In Mohamud v WM Morrison Supermarkets plc the Supreme Court considered whether a supermarket should be held vicariously liable for an employee’s unprovoked violent assault on a customer.
The employee, Mr Khan, worked in one of their petrol kiosks. He was verbally abusive to a customer and then pursued him out of the kiosk where he punched and kicked him to the ground. Despite the unprovoked and violent nature of his acts, and the fact that his role did not involve a clear possibility of confrontation or violence, the Supreme Court found that there was a sufficiently close connection between the assault and the employee’s job of attending to customers, such that the employer should be held vicariously liable for the victim’s personal injury claim.

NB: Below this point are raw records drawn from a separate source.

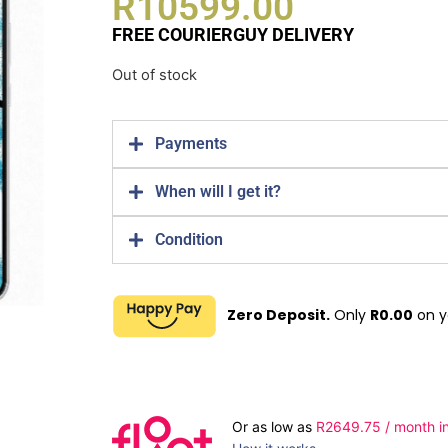
R
10599.00
FREE COURIERGUY DELIVERY
Out of stock
Payments
When will I get it?
Condition
Zero Deposit.
Only
R
0.00
on y
Or as low as
R
2649.75
/ month in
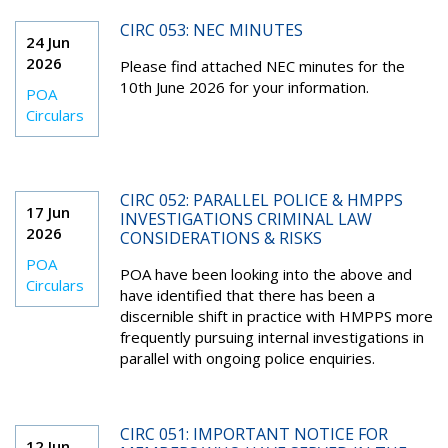
CIRC 053: NEC MINUTES
24 Jun
2026
Please find attached NEC minutes for the
10th June 2026 for your information.
POA
Circulars
CIRC 052: PARALLEL POLICE & HMPPS
17 Jun
INVESTIGATIONS CRIMINAL LAW
2026
CONSIDERATIONS & RISKS
POA
POA have been looking into the above and
Circulars
have identified that there has been a
discernible shift in practice with HMPPS more
frequently pursuing internal investigations in
parallel with ongoing police enquiries.
CIRC 051: IMPORTANT NOTICE FOR
12 Jun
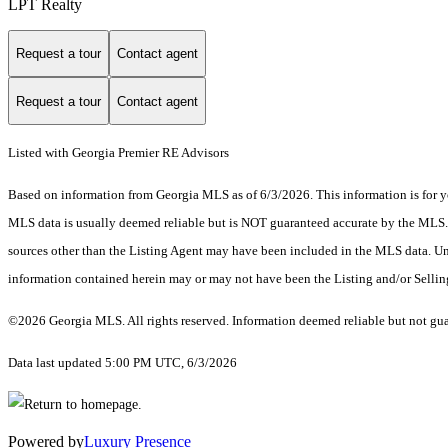
LPT Realty
Request a tour
Contact agent
Request a tour
Contact agent
Listed with Georgia Premier RE Advisors
Based on information from Georgia MLS as of 6/3/2026. This information is for yo
MLS data is usually deemed reliable but is NOT guaranteed accurate by the MLS. Bu
sources other than the Listing Agent may have been included in the MLS data. Unl
information contained herein may or may not have been the Listing and/or Selli
©2026 Georgia MLS. All rights reserved. Information deemed reliable but not gu
Data last updated 5:00 PM UTC, 6/3/2026
Powered by
Luxury Presence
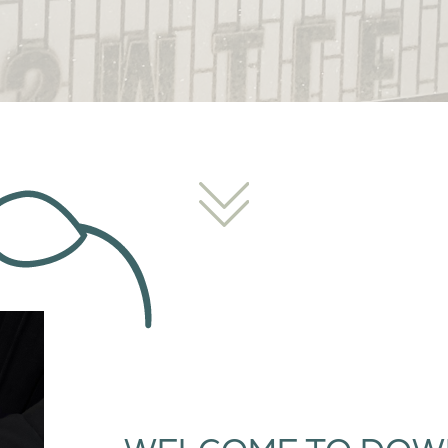
WELCOME TO DOW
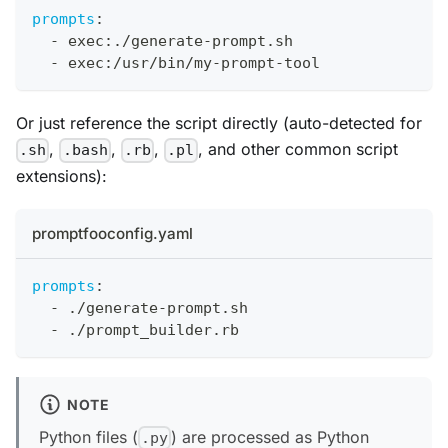
prompts
:
-
 exec
:
./generate
-
prompt.sh
-
 exec
:
/usr/bin/my
-
prompt
-
tool
Or just reference the script directly (auto-detected for
,
,
,
, and other common script
.sh
.bash
.rb
.pl
extensions):
promptfooconfig.yaml
prompts
:
-
 ./generate
-
prompt.sh
-
 ./prompt_builder.rb
NOTE
Python files (
) are processed as Python
.py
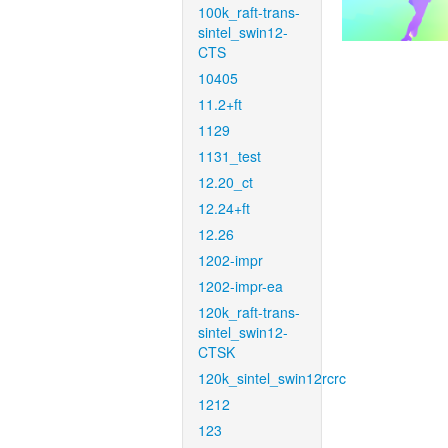
100k_raft-trans-
sintel_swin12-
CTS
10405
11.2+ft
1129
1131_test
12.20_ct
12.24+ft
12.26
1202-impr
1202-impr-ea
120k_raft-trans-
sintel_swin12-
CTSK
120k_sintel_swin12rcrc
1212
123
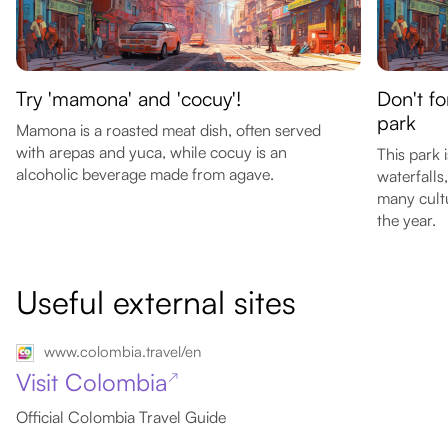
Try 'mamona' and 'cocuy'!
Don't fo
park
Mamona is a roasted meat dish, often served
with arepas and yuca, while cocuy is an
This park 
alcoholic beverage made from agave.
waterfalls
many cult
the year.
Useful external sites
www.colombia.travel/en
Visit Colombia
↗
Official Colombia Travel Guide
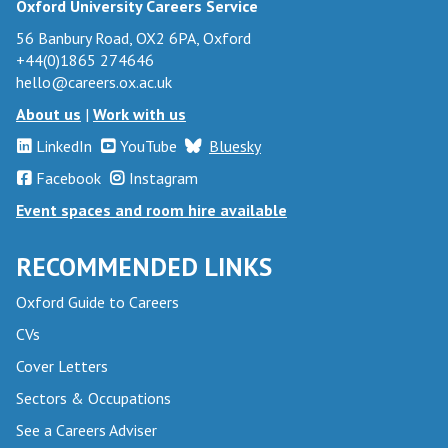
Oxford University Careers Service
56 Banbury Road, OX2 6PA, Oxford
+44(0)1865 274646
hello@careers.ox.ac.uk
About us
|
Work with us
LinkedIn
YouTube
Bluesky
Facebook
Instagram
Event spaces and room hire available
RECOMMENDED LINKS
Oxford Guide to Careers
CVs
Cover Letters
Sectors & Occupations
See a Careers Adviser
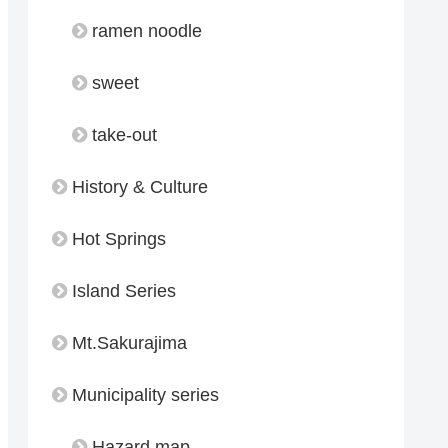
ramen noodle
sweet
take-out
History & Culture
Hot Springs
Island Series
Mt.Sakurajima
Municipality series
Hazard map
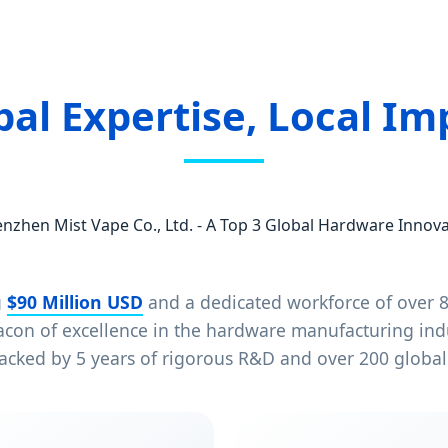
bal Expertise, Local Im
nzhen Mist Vape Co., Ltd. - A Top 3 Global Hardware Innov
g
$90 Million USD
and a dedicated workforce of over 8
eacon of excellence in the hardware manufacturing in
acked by 5 years of rigorous R&D and over 200 globall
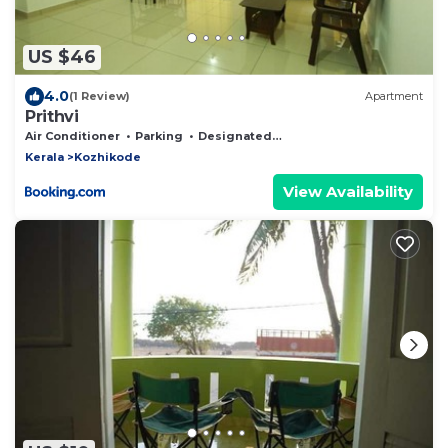
US $46
4.0
(1 Review)
Apartment
Prithvi
Air Conditioner
Parking
Designated Smoking Area
Kerala
Kozhikode
View Availability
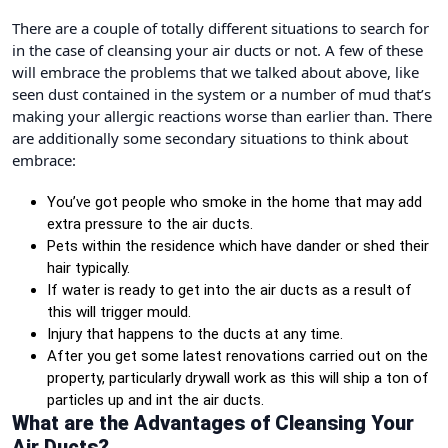
There are a couple of totally different situations to search for
in the case of cleansing your air ducts or not. A few of these
will embrace the problems that we talked about above, like
seen dust contained in the system or a number of mud that’s
making your allergic reactions worse than earlier than. There
are additionally some secondary situations to think about
embrace:
You’ve got people who smoke in the home that may add
extra pressure to the air ducts.
Pets within the residence which have dander or shed their
hair typically.
If water is ready to get into the air ducts as a result of
this will trigger mould.
Injury that happens to the ducts at any time.
After you get some latest renovations carried out on the
property, particularly drywall work as this will ship a ton of
particles up and int the air ducts.
What are the Advantages of Cleansing Your
Air Ducts?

In Cox v Ministry of Justice the Supreme Court considered whether the Ministry of Justice was vicariously liable for the negligence of a prisoner who, while working in the prison kitchens, had dropped a sack of rice causing injury to an employee of the prison.
The Ministry of Justice argued that compulsory prison work did not give rise to a relationship akin to employment and that they should not be liable. In a unanimous decision, and following previous authorities in this area, the Court demonstrated that vicarious liability can extend beyond the traditional employment relationship. In principle a relationship is capable of giving rise to vicarious liability where an individual carries on activities for the defendant’s benefit as an integral part of its business, and where the defendant, in assigning those activities to the individual, has created a risk of the tort being committed.
These cases highlight that employers can be held liable for the actions of individuals working for them even in cases where those actions are unauthorised or out of their control. Although this is not good news for employers, having a strong focus on training, with clear rules on acceptable conduct in the workplace will place you in a better position to defend claims such as this.